CamDavidsonPilon / lifelines

Survival analysis in Python
lifelines.readthedocs.org
MIT License
2.37k stars 560 forks source link

Robust Variance for Kaplan Meier #510

Open pzivich opened 6 years ago

pzivich commented 6 years ago

Sandwich variance estimators provide correct CL coverage for inverse probability weighted data. There is a robust variance for Kaplan Meier

Instead of KaplanMeierFitter generating the warning when non-integer weights are detected, it could automatically calculate the confidence intervals based on this instead.

I have a version written what works for IPW KM data (wrote it for something separate). It would be fairly easy to add.

Furthermore, we could generalize the formula to account for user-specified groupings to account for correlated survival times. This would require some additional thought/rewriting, since I wrote the function to make individuals as their own groups (appropriate for IPW). Essentially, it would have to be more general to allow any potential grouping pattern

Potential issue: the paper I linked derives the variance for the standard Greenwood's variance estimator. It does not have the log transformation that bounds it between 0-1. I am not too confident in how to log-transform the robust variance estimator

CamDavidsonPilon commented 6 years ago

I like this idea - it will make survival curves for reoccurrences possible too.
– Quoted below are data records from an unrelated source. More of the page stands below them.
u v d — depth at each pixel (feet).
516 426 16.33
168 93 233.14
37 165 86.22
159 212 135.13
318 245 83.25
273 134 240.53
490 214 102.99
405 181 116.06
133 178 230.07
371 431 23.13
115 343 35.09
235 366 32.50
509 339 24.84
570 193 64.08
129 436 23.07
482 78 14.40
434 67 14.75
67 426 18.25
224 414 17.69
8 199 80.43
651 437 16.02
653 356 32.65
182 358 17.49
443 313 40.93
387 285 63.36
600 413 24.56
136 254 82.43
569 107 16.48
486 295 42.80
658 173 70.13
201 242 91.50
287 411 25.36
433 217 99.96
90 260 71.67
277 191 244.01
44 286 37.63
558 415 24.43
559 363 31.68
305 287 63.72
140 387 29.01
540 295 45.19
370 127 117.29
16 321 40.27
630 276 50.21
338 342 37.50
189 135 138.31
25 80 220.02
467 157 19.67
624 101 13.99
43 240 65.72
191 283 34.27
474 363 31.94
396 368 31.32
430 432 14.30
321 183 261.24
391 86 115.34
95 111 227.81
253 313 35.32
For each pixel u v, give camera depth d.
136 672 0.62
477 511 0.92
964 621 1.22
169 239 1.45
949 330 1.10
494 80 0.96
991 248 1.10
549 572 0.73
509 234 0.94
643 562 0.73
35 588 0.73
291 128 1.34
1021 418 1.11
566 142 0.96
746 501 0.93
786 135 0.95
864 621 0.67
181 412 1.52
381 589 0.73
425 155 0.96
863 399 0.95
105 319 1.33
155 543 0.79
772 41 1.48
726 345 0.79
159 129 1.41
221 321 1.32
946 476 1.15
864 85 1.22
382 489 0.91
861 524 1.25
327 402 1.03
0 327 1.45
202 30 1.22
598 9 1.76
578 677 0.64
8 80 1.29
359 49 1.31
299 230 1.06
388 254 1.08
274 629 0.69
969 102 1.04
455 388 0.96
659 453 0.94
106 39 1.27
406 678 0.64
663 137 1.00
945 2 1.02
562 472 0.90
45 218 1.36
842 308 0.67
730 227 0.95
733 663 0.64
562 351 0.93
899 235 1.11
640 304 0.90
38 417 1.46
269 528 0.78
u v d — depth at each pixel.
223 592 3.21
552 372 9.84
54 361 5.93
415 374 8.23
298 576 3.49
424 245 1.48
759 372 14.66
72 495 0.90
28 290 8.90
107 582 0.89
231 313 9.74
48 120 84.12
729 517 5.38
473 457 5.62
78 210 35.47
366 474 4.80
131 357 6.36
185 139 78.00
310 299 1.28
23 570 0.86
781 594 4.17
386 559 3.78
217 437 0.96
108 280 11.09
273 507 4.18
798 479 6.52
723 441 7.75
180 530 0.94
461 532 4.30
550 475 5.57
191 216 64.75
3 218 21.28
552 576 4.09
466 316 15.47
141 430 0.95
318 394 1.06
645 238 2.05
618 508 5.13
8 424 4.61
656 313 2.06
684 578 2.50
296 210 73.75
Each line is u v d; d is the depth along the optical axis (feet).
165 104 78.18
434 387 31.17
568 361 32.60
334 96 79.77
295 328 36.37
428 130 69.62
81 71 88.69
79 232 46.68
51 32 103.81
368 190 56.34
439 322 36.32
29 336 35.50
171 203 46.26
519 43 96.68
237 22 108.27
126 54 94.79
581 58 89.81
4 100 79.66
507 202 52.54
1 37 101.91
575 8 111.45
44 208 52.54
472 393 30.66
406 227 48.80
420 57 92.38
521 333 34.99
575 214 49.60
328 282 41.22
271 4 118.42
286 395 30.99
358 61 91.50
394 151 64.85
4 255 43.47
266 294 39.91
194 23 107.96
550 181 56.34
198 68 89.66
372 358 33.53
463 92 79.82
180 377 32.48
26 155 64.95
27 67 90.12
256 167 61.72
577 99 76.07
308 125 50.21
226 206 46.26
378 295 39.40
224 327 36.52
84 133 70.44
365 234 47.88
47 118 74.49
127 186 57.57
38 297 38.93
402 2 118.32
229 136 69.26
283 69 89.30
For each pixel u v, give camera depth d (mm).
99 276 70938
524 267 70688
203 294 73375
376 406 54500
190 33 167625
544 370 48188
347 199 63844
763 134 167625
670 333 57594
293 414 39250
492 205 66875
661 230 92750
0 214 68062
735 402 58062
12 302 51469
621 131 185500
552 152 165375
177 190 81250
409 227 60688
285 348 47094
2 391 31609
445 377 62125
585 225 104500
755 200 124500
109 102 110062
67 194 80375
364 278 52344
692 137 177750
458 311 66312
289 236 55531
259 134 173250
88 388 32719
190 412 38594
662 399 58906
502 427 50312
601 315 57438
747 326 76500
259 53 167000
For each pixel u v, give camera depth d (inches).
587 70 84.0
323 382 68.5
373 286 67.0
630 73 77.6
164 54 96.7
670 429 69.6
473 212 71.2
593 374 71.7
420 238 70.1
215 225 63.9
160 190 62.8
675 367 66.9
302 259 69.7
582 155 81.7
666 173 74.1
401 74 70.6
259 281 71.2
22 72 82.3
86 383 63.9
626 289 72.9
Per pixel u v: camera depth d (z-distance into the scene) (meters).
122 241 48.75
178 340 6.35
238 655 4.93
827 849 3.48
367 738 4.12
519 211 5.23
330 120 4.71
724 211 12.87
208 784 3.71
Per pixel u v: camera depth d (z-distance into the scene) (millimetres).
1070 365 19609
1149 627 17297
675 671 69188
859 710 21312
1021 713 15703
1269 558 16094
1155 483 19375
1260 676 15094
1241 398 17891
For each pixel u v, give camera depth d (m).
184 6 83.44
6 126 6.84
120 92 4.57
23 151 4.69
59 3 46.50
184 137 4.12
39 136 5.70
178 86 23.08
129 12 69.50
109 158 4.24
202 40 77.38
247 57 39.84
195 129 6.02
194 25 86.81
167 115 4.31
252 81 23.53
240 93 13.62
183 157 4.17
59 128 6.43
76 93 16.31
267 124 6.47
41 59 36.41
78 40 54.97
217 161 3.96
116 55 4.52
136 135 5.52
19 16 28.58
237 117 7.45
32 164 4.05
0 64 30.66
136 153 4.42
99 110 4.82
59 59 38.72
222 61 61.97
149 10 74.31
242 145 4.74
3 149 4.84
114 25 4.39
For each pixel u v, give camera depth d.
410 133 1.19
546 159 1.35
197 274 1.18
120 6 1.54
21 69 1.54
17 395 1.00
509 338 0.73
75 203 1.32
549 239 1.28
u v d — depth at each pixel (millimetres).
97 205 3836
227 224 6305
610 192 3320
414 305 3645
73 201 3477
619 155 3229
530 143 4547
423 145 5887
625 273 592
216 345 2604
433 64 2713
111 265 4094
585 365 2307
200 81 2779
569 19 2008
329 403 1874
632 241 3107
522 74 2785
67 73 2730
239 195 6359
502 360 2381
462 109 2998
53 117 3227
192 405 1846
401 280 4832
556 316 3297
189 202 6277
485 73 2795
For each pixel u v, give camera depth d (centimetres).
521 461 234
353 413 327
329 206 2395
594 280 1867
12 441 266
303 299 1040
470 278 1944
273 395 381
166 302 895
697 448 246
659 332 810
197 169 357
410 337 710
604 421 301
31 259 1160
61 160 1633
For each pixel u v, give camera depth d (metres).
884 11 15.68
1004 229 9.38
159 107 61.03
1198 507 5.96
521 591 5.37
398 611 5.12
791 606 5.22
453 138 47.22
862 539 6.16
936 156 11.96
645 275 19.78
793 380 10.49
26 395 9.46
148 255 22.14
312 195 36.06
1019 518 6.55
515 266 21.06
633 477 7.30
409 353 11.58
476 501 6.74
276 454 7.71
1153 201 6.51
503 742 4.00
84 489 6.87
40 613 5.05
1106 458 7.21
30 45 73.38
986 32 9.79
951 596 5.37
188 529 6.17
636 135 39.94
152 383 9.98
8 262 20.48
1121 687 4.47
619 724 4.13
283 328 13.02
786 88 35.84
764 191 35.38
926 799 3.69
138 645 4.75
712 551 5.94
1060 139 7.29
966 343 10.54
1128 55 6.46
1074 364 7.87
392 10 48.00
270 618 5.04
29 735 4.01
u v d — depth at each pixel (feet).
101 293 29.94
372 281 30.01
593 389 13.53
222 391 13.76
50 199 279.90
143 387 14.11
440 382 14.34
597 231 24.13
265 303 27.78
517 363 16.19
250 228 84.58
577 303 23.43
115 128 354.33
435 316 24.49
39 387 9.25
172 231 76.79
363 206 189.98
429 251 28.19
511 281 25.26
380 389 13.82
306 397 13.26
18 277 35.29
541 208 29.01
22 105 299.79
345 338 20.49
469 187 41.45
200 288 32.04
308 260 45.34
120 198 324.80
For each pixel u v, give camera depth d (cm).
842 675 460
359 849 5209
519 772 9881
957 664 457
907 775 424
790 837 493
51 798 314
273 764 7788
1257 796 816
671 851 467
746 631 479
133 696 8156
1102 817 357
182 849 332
CamDavidsonPilon commented 6 years ago

This also fits well into my roadmap of "robust errors" for lifelines https://github.com/CamDavidsonPilon/lifelines/issues/494#issuecomment-402501415

pzivich commented 6 years ago

Just to keep a record of what I have, this is the robust variance calculator I wrote for my purpose. It still has to be generalized for any group variable (it works for IDs only currently). Essentially, it needs another line to calculate the average within-groups (the actual value for the individual obs) then continue with the rest

I will try to work on it this weekend (I will also get to finishing the Aalen-Johansen estimator #413 and write up some simulation data to show why we care to use it in the presence of competing events)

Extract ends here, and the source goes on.